Dalla scheda stracciata per protesta dal nobile monarchico nel 1948 a Oscar Luigi Scalfaro "scatenato" come presidente della Camera prima del Colle, alcuni aneddoti legati agli scrutini per il Quirinale.

5 cose che sono successe (davvero) durante l’elezione del Presidente della Repubblica

Ne abbiamo viste diverse, nel corso di questi sei giorni dedicati all’elezione del Presidente della Repubblica, tra riunioni, schede bianche, balletti dei politicanti, franchi tiratori e candidati bruciati come se niente fosse. Tanto rumore per nulla, visto come è andata, ma tant’è. In fondo, non c’è nulla di strano. Gli scrutini per il Quirinale sono stati infatti spesso teatro di curiosi episodi: ne abbiamo scelti cinque.

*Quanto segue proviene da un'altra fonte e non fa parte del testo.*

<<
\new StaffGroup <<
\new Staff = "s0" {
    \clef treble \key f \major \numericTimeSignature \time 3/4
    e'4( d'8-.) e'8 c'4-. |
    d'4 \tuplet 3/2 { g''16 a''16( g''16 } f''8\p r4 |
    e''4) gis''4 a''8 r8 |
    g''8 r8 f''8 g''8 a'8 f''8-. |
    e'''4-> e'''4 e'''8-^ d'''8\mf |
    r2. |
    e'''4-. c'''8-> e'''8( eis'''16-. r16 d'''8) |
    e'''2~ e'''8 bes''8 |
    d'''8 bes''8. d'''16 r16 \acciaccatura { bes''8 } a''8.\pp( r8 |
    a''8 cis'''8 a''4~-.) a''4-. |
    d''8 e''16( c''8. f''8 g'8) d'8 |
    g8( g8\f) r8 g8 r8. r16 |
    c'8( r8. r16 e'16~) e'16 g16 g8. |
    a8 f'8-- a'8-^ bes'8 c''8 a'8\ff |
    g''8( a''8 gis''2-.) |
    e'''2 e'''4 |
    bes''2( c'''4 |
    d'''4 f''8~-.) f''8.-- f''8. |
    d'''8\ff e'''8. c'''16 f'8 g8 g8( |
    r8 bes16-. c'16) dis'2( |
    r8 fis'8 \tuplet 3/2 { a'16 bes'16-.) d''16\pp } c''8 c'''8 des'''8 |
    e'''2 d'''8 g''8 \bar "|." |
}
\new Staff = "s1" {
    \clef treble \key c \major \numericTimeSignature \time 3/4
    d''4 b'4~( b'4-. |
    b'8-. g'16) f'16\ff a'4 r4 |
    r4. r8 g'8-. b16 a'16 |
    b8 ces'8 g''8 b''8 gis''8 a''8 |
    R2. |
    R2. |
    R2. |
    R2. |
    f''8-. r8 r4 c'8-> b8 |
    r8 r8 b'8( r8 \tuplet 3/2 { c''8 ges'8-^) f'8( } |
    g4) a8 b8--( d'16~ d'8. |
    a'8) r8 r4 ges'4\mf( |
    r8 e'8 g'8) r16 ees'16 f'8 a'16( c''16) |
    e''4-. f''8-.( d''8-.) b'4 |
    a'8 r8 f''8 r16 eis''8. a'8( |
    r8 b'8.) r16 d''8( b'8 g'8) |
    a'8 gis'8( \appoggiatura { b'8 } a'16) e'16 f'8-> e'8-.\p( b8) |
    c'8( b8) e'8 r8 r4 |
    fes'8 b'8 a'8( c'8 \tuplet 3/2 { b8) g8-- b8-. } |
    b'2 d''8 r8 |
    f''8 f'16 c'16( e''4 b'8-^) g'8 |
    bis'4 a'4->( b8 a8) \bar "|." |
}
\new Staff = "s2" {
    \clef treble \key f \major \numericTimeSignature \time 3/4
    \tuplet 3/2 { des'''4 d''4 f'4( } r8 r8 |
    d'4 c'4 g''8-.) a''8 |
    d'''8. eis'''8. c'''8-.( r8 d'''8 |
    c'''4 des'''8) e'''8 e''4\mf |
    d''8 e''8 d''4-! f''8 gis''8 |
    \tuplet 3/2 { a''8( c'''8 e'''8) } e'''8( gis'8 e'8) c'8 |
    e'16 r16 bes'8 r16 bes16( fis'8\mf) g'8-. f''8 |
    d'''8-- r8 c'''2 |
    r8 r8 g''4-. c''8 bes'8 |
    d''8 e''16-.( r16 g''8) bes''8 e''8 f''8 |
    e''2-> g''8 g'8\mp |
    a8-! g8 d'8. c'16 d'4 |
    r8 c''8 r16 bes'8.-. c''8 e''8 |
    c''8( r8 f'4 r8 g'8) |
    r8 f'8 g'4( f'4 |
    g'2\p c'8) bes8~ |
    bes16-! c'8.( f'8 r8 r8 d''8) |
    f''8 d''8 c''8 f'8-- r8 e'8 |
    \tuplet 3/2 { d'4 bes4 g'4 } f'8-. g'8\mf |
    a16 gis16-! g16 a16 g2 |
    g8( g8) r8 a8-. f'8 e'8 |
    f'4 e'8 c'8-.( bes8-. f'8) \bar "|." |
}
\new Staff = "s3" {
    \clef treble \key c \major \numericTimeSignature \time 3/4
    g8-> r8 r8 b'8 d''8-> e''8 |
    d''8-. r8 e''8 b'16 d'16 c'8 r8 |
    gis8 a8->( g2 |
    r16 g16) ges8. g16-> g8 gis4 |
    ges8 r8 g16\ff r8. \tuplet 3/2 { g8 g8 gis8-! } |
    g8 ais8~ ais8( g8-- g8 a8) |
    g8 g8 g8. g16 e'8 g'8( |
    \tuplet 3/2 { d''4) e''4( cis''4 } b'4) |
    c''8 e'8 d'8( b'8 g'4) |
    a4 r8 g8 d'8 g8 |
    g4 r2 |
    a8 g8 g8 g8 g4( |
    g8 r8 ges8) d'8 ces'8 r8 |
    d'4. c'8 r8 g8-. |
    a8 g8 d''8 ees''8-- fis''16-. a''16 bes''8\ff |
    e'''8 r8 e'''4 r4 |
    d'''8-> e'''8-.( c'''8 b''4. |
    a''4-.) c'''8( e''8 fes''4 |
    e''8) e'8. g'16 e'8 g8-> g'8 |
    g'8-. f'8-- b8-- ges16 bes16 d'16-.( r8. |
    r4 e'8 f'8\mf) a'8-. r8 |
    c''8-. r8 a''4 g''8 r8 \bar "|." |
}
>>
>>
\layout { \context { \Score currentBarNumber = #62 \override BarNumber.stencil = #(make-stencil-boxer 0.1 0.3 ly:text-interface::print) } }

1948, la scheda stracciata al nobile monarchico 

La prima elezione risentiva ancora delle tensioni che avevano contraddistinto il referendum tra monarchia e repubblica. Nel corso della prima seduta, il nobile Giovanni Alliata Di Montereale, eletto dal Partito nazionale monarchico, annunciò platealmente la sua astensione stracciando la scheda. Immediate le grida di disapprovazione dell’emiciclio: «Viva la Repubblica!», così come il richiamo del presidente della Camera Giovanni Gronchi: «Faccio osservare all’onorevole Alliata che meglio avrebbe conferito alla serietà della sua posizione il non aver accompagnato la sua dichiarazione con un gesto che io debbo disapprovare».

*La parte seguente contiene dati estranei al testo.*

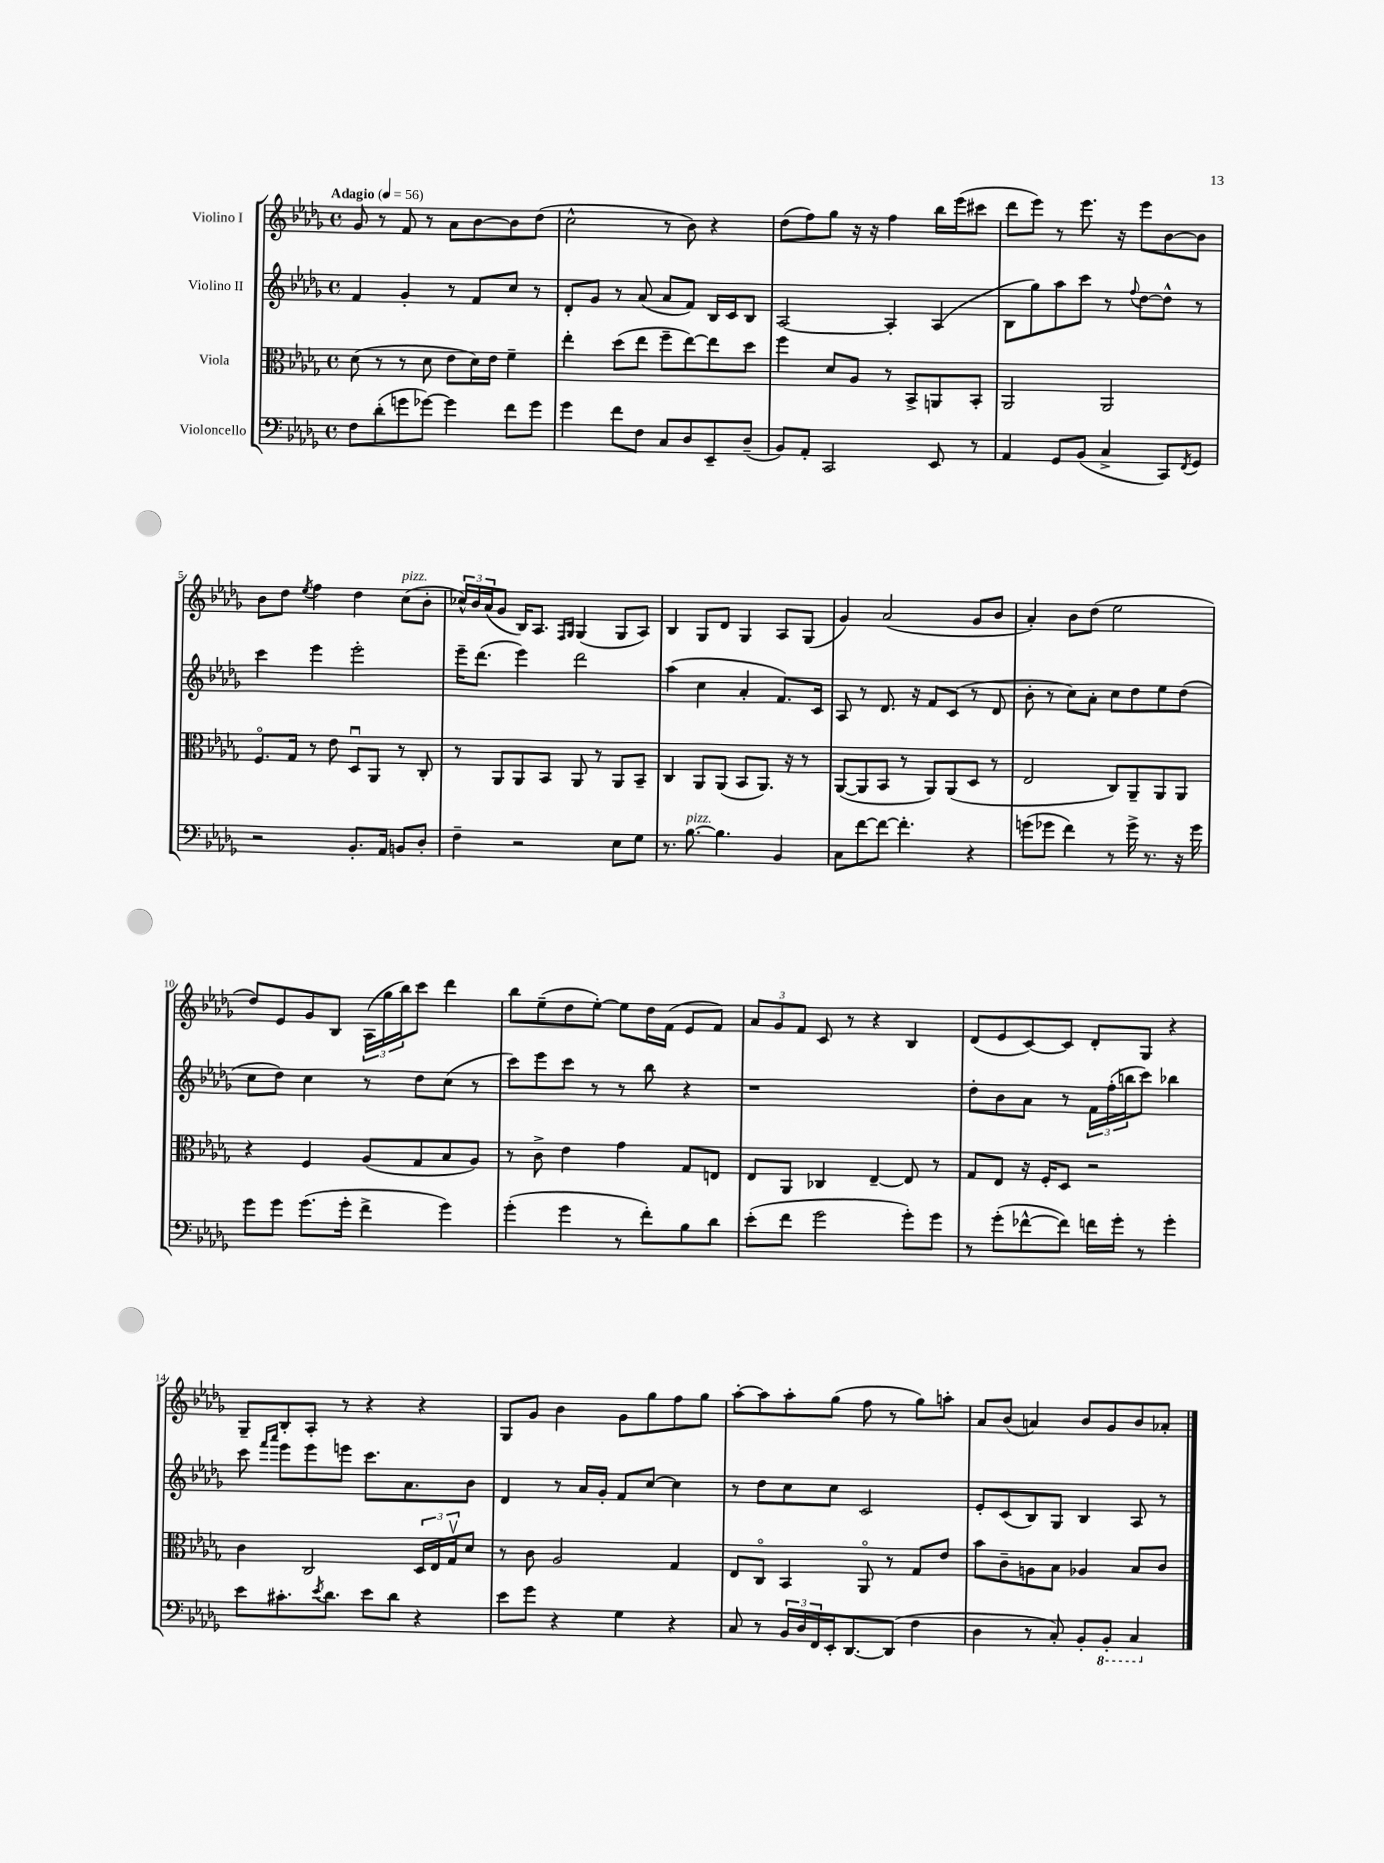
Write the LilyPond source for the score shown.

<<
\new StaffGroup <<
\new Staff = "s0" \with { instrumentName = "Violino I" } {
    \clef treble \key des \major \defaultTimeSignature \time 4/4 \tempo "Adagio" 4 = 56
    ges'8 r8 f'8 r8 aes'8 bes'8~ bes'8 des''8( |
    c''2-^ r8 bes'8) r4 |
    des''8( f''8) ges''8 r16 r16 f''4 bes''16 ees'''16( cis'''8 |
    des'''8 ees'''8) r8 ees'''8. r16 ees'''8 bes'8~ bes'8 |
    bes'8 des''8 \acciaccatura { ees''8 } f''4 des''4 c''8^\markup { \italic "pizz." }( bes'8-. |
    \tuplet 3/2 { ces''16-^) bes'16 aes'16( } ges'8 bes16) aes8. \grace { f16 ges16 } ges4( ges8 aes8) |
    bes4 ges8 des'8 ges4 aes8 ges8( |
    ges'4) aes'2( ges'8 bes'8 |
    aes'4-.) bes'8 des''8( ees''2 |
    des''8) ees'8 ges'8 bes8 \tuplet 3/2 { aes16( ges''16 bes''16) } c'''8 des'''4 |
    bes''8 ees''8--( des''8 ees''8~-.) ees''8 des''16 f'16( ees'8 f'8) |
    \tuplet 3/2 { aes'8 ges'8 f'8 } c'8 r8 r4 bes4 |
    des'8( ees'8 c'8~) c'8 des'8-. ges8 r4 |
    ges8-- bes8-. aes8-. r8 r4 r4 |
    ges8 ges'8 bes'4 ges'8 ges''8 f''8 ges''8 |
    aes''8~-. aes''8 aes''8-. ges''8( f''8 r8 ges''8) a''8-. |
    aes'8 bes'8( a'4) bes'8 ges'8 bes'8 aes'8-. \bar "|." |
}
\new Staff = "s1" \with { instrumentName = "Violino II" } {
    \clef treble \key des \major \defaultTimeSignature \time 4/4
    f'4 ges'4-. r8 f'8 c''8 r8 |
    des'8-. ges'8 r8 aes'8( aes'8 f'8) bes16 c'16 bes8 |
    aes2~ aes4-. aes4( |
    bes8 ges''8) aes''8 c'''8 r8 \appoggiatura { f''8 } des''8~ des''8-^ r8 |
    c'''4 ees'''4 ees'''2-. |
    ees'''16-- des'''8.( ees'''4) des'''2 |
    aes''4( c''4 aes'4-. f'8.) c'16 |
    aes8 r8 des'8. r16 f'8 c'8( r8 des'8 |
    bes'8-. r8 c''8) aes'8-. c''8 des''8 ees''8 des''8( |
    c''8 des''8) c''4 r8 des''8 c''8( r8 |
    c'''8) ees'''8 c'''8 r8 r8 bes''8 r4 |
    r1 |
    des''8-. bes'8 aes'8 r8 \tuplet 3/2 { f'16 f''16-.( b''16 } c'''8) bes''4 |
    c'''8 \grace { f'''16 aes'''16 } ees'''8 ees'''8 e'''8 c'''8. aes'8. bes'8 |
    des'4 r8 aes'16 ges'16-. f'8 c''8~ c''4 |
    r8 des''8 c''8 c''8 c'2 |
    ees'8-. c'8( bes8) ges8 bes4 aes8 r8 \bar "|." |
}
\new Staff = "s2" \with { instrumentName = "Viola" } {
    \clef alto \key des \major \defaultTimeSignature \time 4/4
    des'8( r8 r8 des'8 ees'8 des'16) ees'16 f'4-- |
    ees''4-. des''8( ees''8 f''8-- ees''8~) ees''8 des''8 |
    f''4 des'8 aes8 r8 bes,8-> a,8 bes,8-. |
    aes,2 aes,2 |
    f8.\flageolet ges16 r8 ees'8 des8\downbow aes,8 r8 c8-. |
    r8 aes,8 aes,8 bes,8 aes,8 r8 aes,8 bes,8-- |
    c4 aes,8 aes,8( bes,8 aes,8.) r16 r8 |
    aes,8~( aes,8 bes,8 r8 aes,8) aes,8( des8 r8 |
    ees2 c8) aes,8-- aes,8 aes,8 |
    r4 f4 aes8( ges8 bes8 aes8) |
    r8 c'8-> ees'4 ges'4 ges8 e8 |
    ees8 aes,8 ces4 ees4~-- ees8 r8 |
    ges8 ees8 r16 f16-. des8 r2 |
    c'4 c2 \tuplet 3/2 { des16 ees16 ges16\upbow } des'8 |
    r8 c'8 aes2 ges4 |
    ees8 c8\flageolet bes,4 aes,8\flageolet r8 ges8 ees'8 |
    bes'8 c'8-- a8 bes8 aes4 bes8 c'8 \bar "|." |
}
\new Staff = "s3" \with { instrumentName = "Violoncello" } {
    \clef bass \key des \major \defaultTimeSignature \time 4/4
    f8 des'8-.( g'8 ges'8~) ges'4 f'8 ges'8 |
    ges'4 f'8 f8 c8 des8 ees,8-- des8--( |
    bes,8) aes,8-. c,2 ees,8 r8 |
    aes,4 ges,8 bes,8( c4-> c,8) \acciaccatura { f,8 } ges,8 |
    r2 bes,8.-. aes,16 b,8 des8-. |
    f4-- r2 ees8 ges8 |
    r8. bes8.~^\markup { \italic "pizz." } bes4. bes,4 |
    c8 f'8~ f'8~ f'4.-. r4 |
    g'8( ges'8 f'4) r8 ges'16-> r8. r16 ges'16 |
    ges'8 ges'8 ges'8.( ges'16-. f'4-> ges'4) |
    ges'4-.( ges'4 r8 f'8-.) bes8 des'8 |
    ees'8-.( f'8 ges'2 ges'8-.) ges'8 |
    r8 ges'8-.( fes'8~-^ fes'8) f'16 ges'16-. r8 ges'4-. |
    ees'8 cis'8.-. \acciaccatura { ees'8 } des'8. ees'8 des'8 r4 |
    ees'8 ges'8 r4 ges4 r4 |
    c8 r8 \tuplet 3/2 { bes,16 des16 f,16 } ees,16-. des,8.~ des,8( f4 |
    des4 r8 c8-.) bes,8-. \ottava #-1 bes,,8-. c,4 \ottava #0 \bar "|." |
}
>>
>>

5 episodi curiosi successi durante le elezioni del Presidente della Repubblica, dal 1948 a oggi.
Il Palazzo del Quirinale (FILIPPO MONTEFORTE/AFP via Getty Images)

1955, Gronchi al Colle e un Cynar per Scelba

L’episodio-clou arriva appena dopo l’elezione di Giovanni Gronchi. Che, avvenuta con i voti di socialisti e comunisti, fa sperare quest’ultimi in una caduta del governo Scelba. A scrutinio terminato, Gian Carlo Pajetta e Velio Spano fanno portare dai commessi un Cynar liscio ai banchi del governo dove siede il Presidente del Consiglio in carica: Scelba si dimostrò più resistente del previsto, lasciando la guida dell’esecutivo solo due mesi dopo.

1962, la scheda precompilata per i franchi tiratori della Dc

L’elezione di Antonio Segni si svolse in un clima di tensione all’interno della Dc, a causa dei franchi tiratori intenti a disperdere i loro voti. Aldo Moro e i suoi (i “morotei”) ricorsero così a una provocazione: ritirano dai commessi due schede, consegnandole precompilate ai loro colleghi sospettati di non avere, per così dire, le idee chiare. L’escamotage fece dire a Giuseppe Rapelli: «Bisognerebbe votare nudi». Ma ebbe successo: Segni fu eletto al Colle (anche se vi rimase solo due anni).

1971, «Nano maledetto, non sarai mai eletto»

Oggi fanno discutere i voti-burla, da Amadeus ad Alfonso Signorini, ma in passato è successo decisamente di peggio. Nel 1971 Amintore Fanfani, presidente del Senato, era in corsa per il Quirinale. Un grande elettore, rimasto anonimo, sulla scheda scrisse una frase diventata famosa: «Nano maledetto, non sarai mai eletto». Alla fine Fanfani si ritirò e venne eletto al Colle Giovanni Leone.

5 episodi curiosi successi durante le elezioni del Presidente della Repubblica, dal 1948 a oggi.
Amintore Fanfani (Keystone/Getty Images)

1992, Scalfaro scatenato prima della sua elezione

Prima di essere eletto al Quirinale, Oscar Luigi Scalfaro era presidente della Camera e, dunque, nel 1992 toccò a lui presiedere gli scrutini. In piena Tangentopoli, in un’atmosfera elettrica il missino Buontempo tirò 500 lire in testa al democristiano Serri. Così lo riprese Scalfaro: «La invito a distinguere tra un’aula e una piazza di periferia». Poi la tirata d’orecchie ad alcuni deputati che avevano dato dell’imbecille a un avversario politico: «Onorevoli colleghi, non è il caso di urlare a voce alta il proprio cognome».